Солнце уже садилось. Небо было ясно; в воздухе веяло прохладой, и народ шел в сады Цезаря и Саллюстия насладиться вечернею прогулкой и узнать городские новости.
Квартал, куда мы вошли с вами, назывался кварталом Мар-сова поля, и находился между Тибром и семью холмами древнего Рима.
Во времена республики на Марсовом поле происходили военные учения и бои гладиаторов, но теперь все это пространство было уже застроено общественными зданиями: Помпеи выстроил здесь театр, Агриппа - Пантеон и примыкающие к нему бани. Понемногу туг поднялись и частные дома, в один из которых мы с вами сейчас войдем.
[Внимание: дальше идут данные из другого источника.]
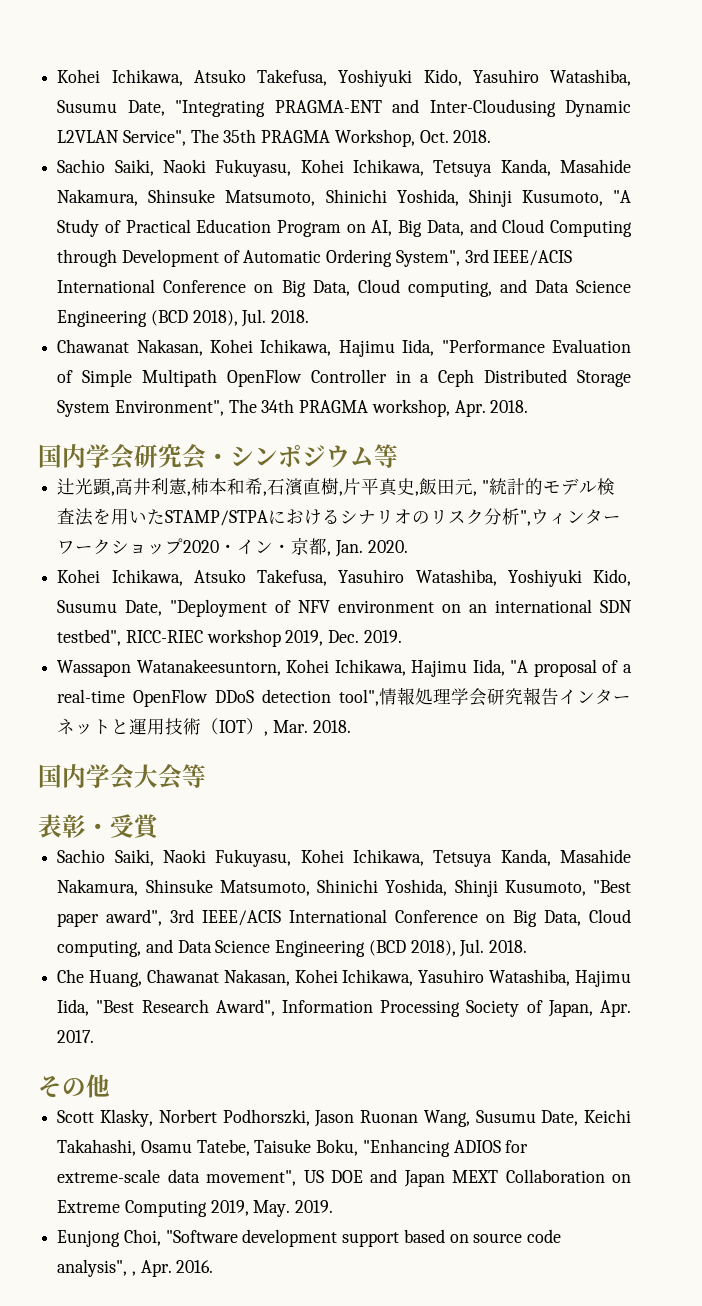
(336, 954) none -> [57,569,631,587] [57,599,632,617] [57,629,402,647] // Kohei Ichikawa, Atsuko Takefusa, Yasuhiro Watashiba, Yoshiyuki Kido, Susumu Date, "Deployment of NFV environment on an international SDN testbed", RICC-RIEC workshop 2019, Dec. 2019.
Внешне этот дом был непривлекателен; своими очертаниями он производил печальное, даже мрачное впечатление. Невысокие стены - простые, без архитектурных украшений - были прорезаны небольшими редкими окнами. Вход в одной из стен этого небольшого прямоугольного здания обозначался двумя колоннами. На мозаичном полу его, на самом пороге начертано было бесхитростное слово: Salve! [*]
[*] - Здравствуй.
Переступив порог, мы окажемся в атриуме, первом внутреннем дворике, окруженном колоннадой.
Посреди этого дворика, вымощенного мраморными плитами, тихо журчала струя воды, проведенная из Клавдиева водопровода с высот Тускуланума. Хрустальная струя падала в красный мраморный бассейн, из которого выбегала, клубясь и журча, и лилась в нижний, более широкий бассейн. Брызги воды орошали редкие растения в изящных вазах. Под портиком стояла дорогая мебель: кресла, украшенные слоновой костью и серебром, столы из драгоценного дерева с бронзовыми и золотыми канделябрами, вазами, треножниками и удивительной красоты бюстами - произведениями высокого, ныне нам уже недоступного искусства. Стены были украшены фресками, отделенными одна от другой нишами, в которых стояли статуи. На самой середине полукруглого потолка, образованного сводами дома, находилось большое круглое отверстие. Оно было завешено от солнца и дождя плотным полотном. Отверстие это, нечто вроде огромного окна, пропускало мало света, отчего на внутреннем дворике стояли вечные сумерки. Но зато как тут было прохладно в жаркие летние и осенние дни! Сквозь этот исскуственный полумрак довольно трудно было что-нибудь разглядеть. За арками, расположенными против тех, что вели во внутренний дворик, был другой вход во второй внутренний дворик, украшенный еще изящнее. Он был вымощен мраморными плитами и позолочен на карнизах. Мраморные колонны поддерживали внутреннюю галерею, которая тянулась вокруг этого дворика.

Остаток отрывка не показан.